Here, in the madness of the fair, are some great works of art which, by themselves, are the sources of much aesthetic pleasure; but they are also, and importantly, textbook pieces in the history of contemporary art that are about to disappear into private collections. It is the opportunity to see such pieces that softens my vague outrage with the rabid capitalism of art fairs because sometimes they are you only chance to see works of art that seem intrinsically valuable regardless of their market value, even if the fair does everything in its power to distract you from perceiving it as such.
In the case of both the Tate’s Twomblys and the treasures at Art Basel, there is a sense of reverence, but of markedly different sorts. We tend to think of reverence, with its religious overtones, as a magisterial feeling reserved for Titian, Caravaggio or van Gogh because it is a feeling that responds to the way that the artist, in virtue of exemplary craftsmanship, conjurors a pure aesthetic experience which includes simultaneous attention to the qualities of the object itself and the quasi-spiritual world into which it gives us a glimpse. One explanation for why we don’t revere art anymore is it has become so ordinary – a urinal, a Brillo box, an unmade bed, a photograph of a pair of jeans hung on a radiator are so commonplace that there appears to be no world lurking just behind the sensuous that only art could give us access to.
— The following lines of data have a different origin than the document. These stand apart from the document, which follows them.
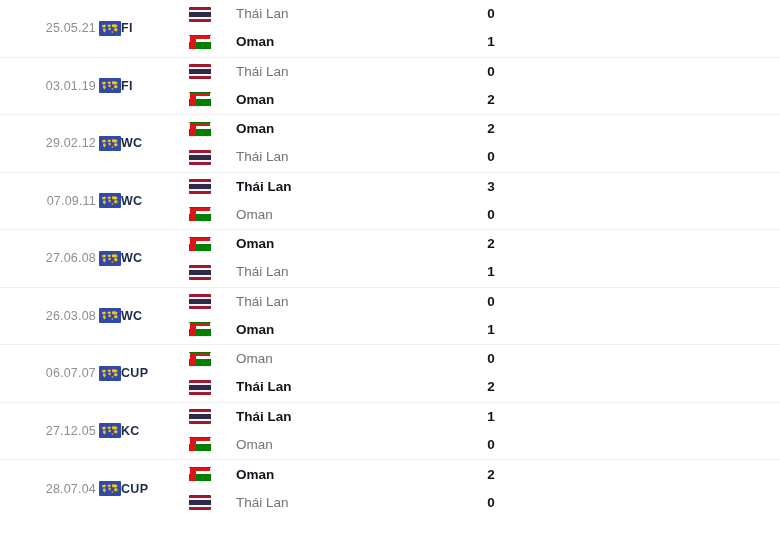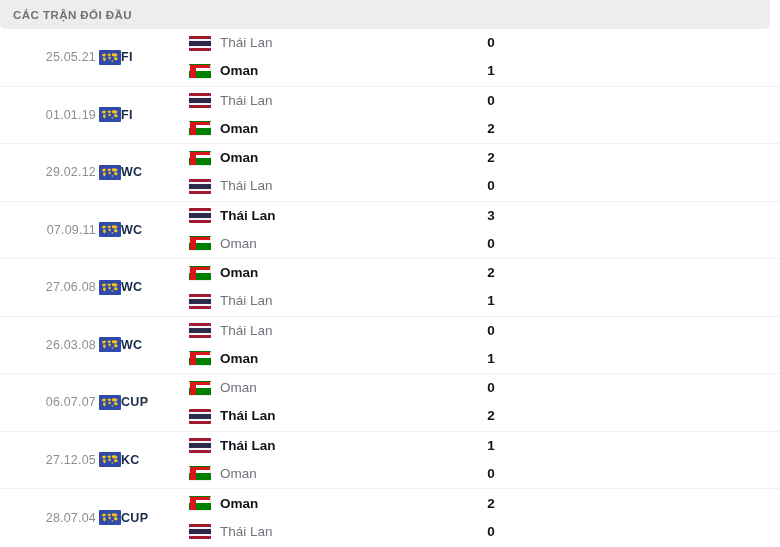--- a/index.html
+++ b/index.html
@@ -189,9 +189,6 @@
 
 <div class="panel">
 
-  <div class="panel-header">
-    <span class="panel-header-title">CÁC TRẬN ĐỐI ĐẦU</span>
-  </div>
 
   <div class="match-list">
       <div class="match-row">

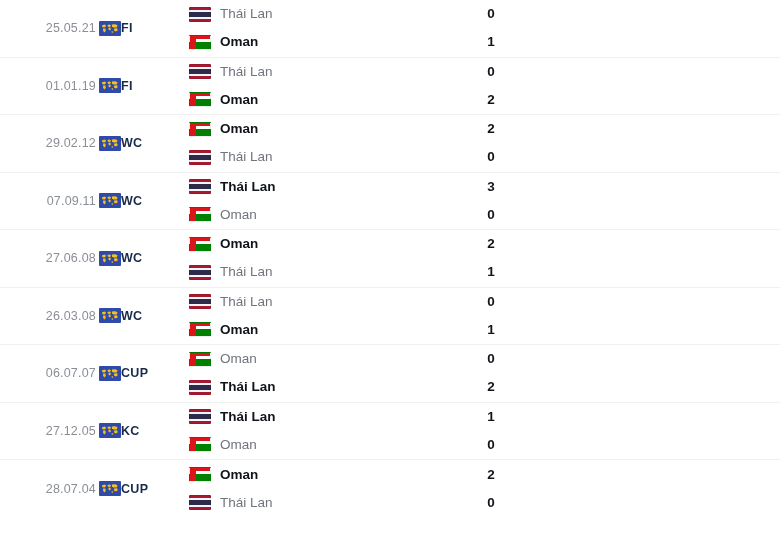--- a/index.html
+++ b/index.html
@@ -118,6 +118,7 @@
     color: #70757c;
     white-space: nowrap;
     line-height: 18px;
+    margin-left: 16px;
   }
   .team-line.winner .team-name {
     color: #11151b;

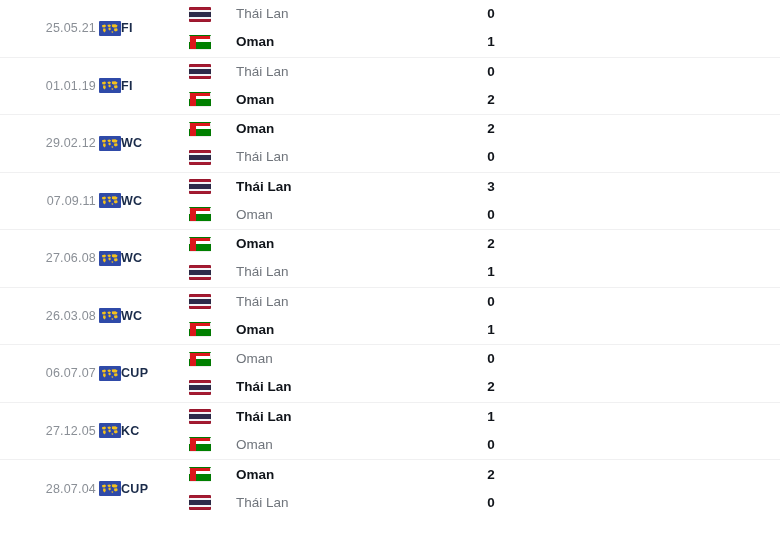--- a/index.html
+++ b/index.html
@@ -227,7 +227,7 @@
         </div>
       </div>
       <div class="match-row">
-        <div class="col-date">01.01.19</div>
+        <div class="col-date">03.01.19</div>
         <div class="col-comp">
           <svg viewBox="0 0 22 15" class="comp-icon">
             <rect x="0" y="0" width="22" height="15" fill="#2f4aa8"></rect>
Art is, in Arthur Danto’s wonderful phrase, the transfiguration of the commonplace, rather than a step into an otherworldly dimension.
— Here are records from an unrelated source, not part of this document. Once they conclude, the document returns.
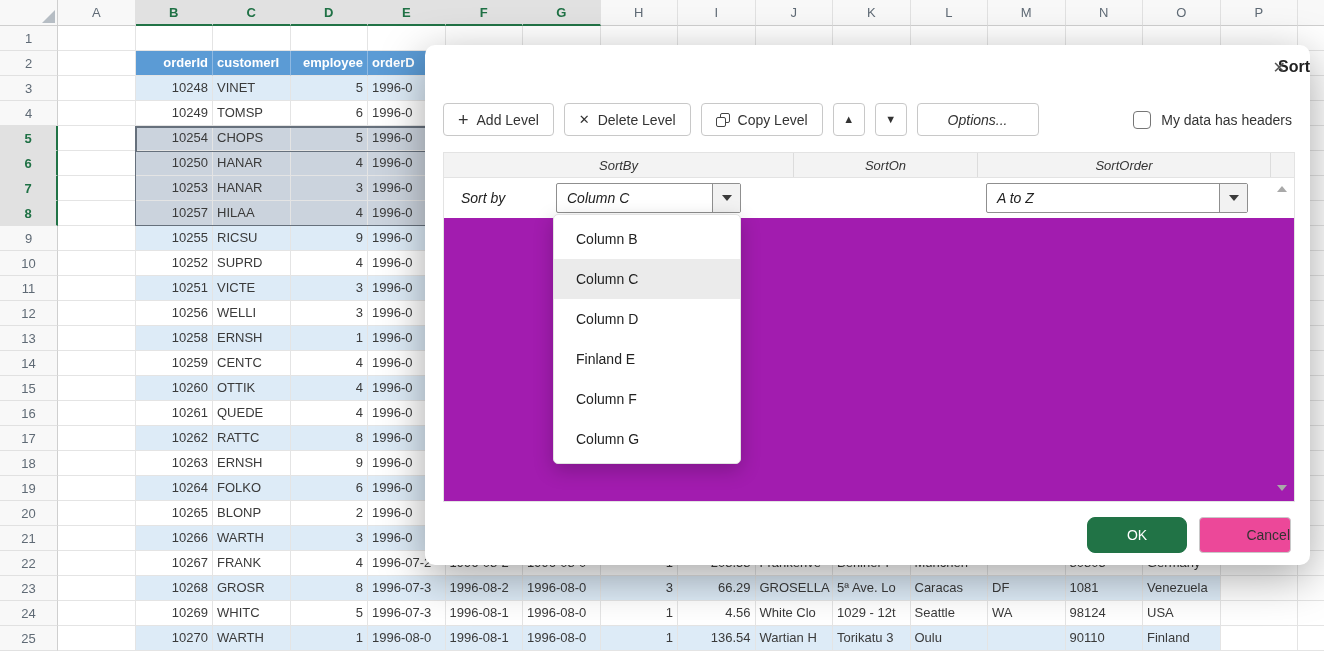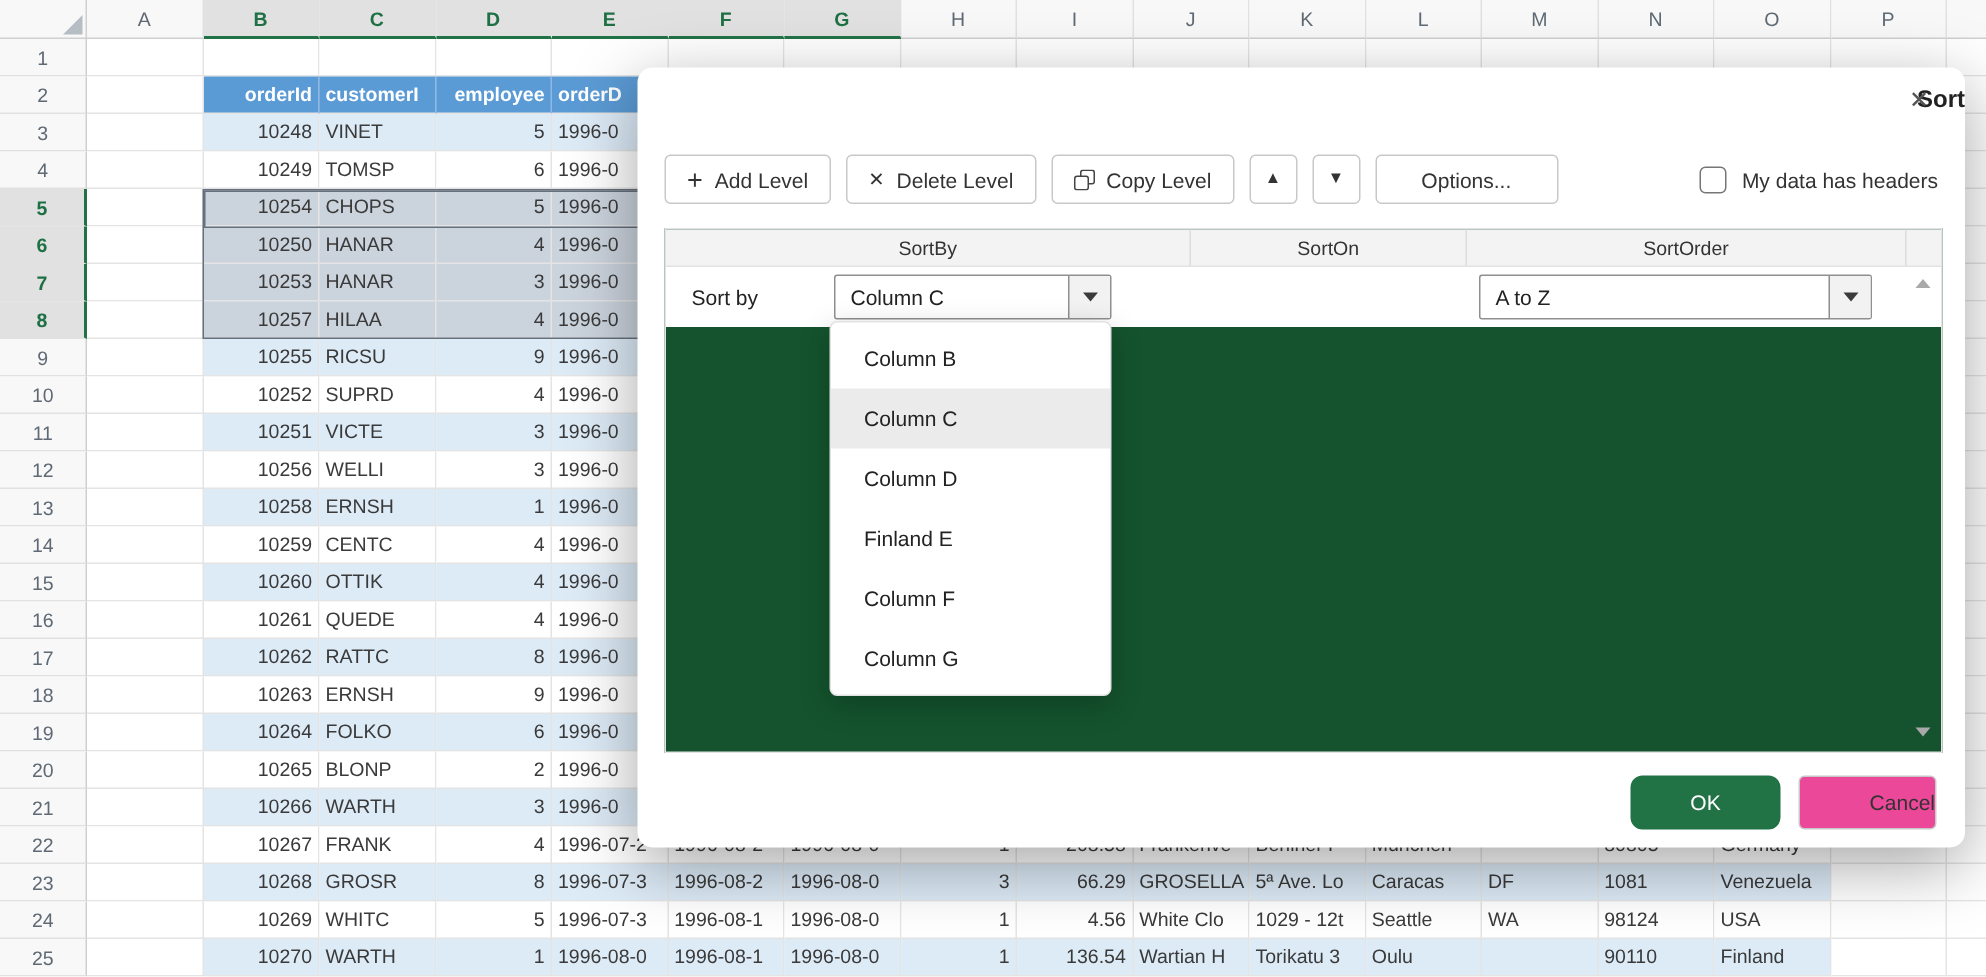--- a/index.html
+++ b/index.html
@@ -593,7 +593,7 @@
     <button class="btn sq">
       <span class="ico-tri">▼</span>
     </button>
-    <button class="btn" style="padding:8px 30px;">
+    <button class="btn" style="padding:8px 30px;font-style:italic;">
       <span>Options...</span>
     </button>
     <div class="chk-group">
But if art is to survive the ravages of capitalism, so painfully exemplified by the hubris of Art Basel, then we have to return to reverence as a basic cornerstone of the experience of art, which it is possible to encourage even when the character of art has changed. The fact is that, given the right environmental conditions, even the ordinary can be revered; indeed, Danto’s point is precisely that the commonplace is transfigured into something else, namely art, which changes the way we respond to it. Reverence, in this sense, is that feeling that a work of art, in and of itself, elevates consciousness to some higher insight which could not be obtained by anything other than art.
Although there is some great work at Basel right now, the mystical feeling is not for the art but for the immaculate conception of yet another way of dressing economics up as culture. It is a sublime sense of awe at the beautiful violence of the capitalist machine, which strips art to its purist form for delectation, giving the impression of pure disinterested attention, and then fills the air with a noxious sense of uneasy excitement. It is thus, at such a fair, impossible to feel anything like the giddy exhilaration one feels in the Twombly room because every nerve in your body is always already infused with the buzz of the market. The sense of reverence, which might just be applicable to some of these works, is lost because the work is presented in an environment that excludes it.
It is not, after all, that the quality of the art being produced has stooped so low that reverence is no longer a viable aesthetic category. If you saw those Twomblys at Basel, they too would dissolve into an irritating mess; or, if you catch one of Hirst’s Natural History works alone in a quiet room, the mythology and spectacle suddenly give way to a moving aesthetic experience. In the final analysis, a moment in the Twombly room reveals that we are losing the ability to display art respectfully and appropriately. As art becomes ever more entwined with money, the conditions for that elusive reverential aesthetic experience are fast disappearing in precisely this way. Twombly’s gift to the Tate is also a gift to the continued good health of art because it brings us back to a fundamental aesthetic principle, which is so often lost at the jaws of the art market.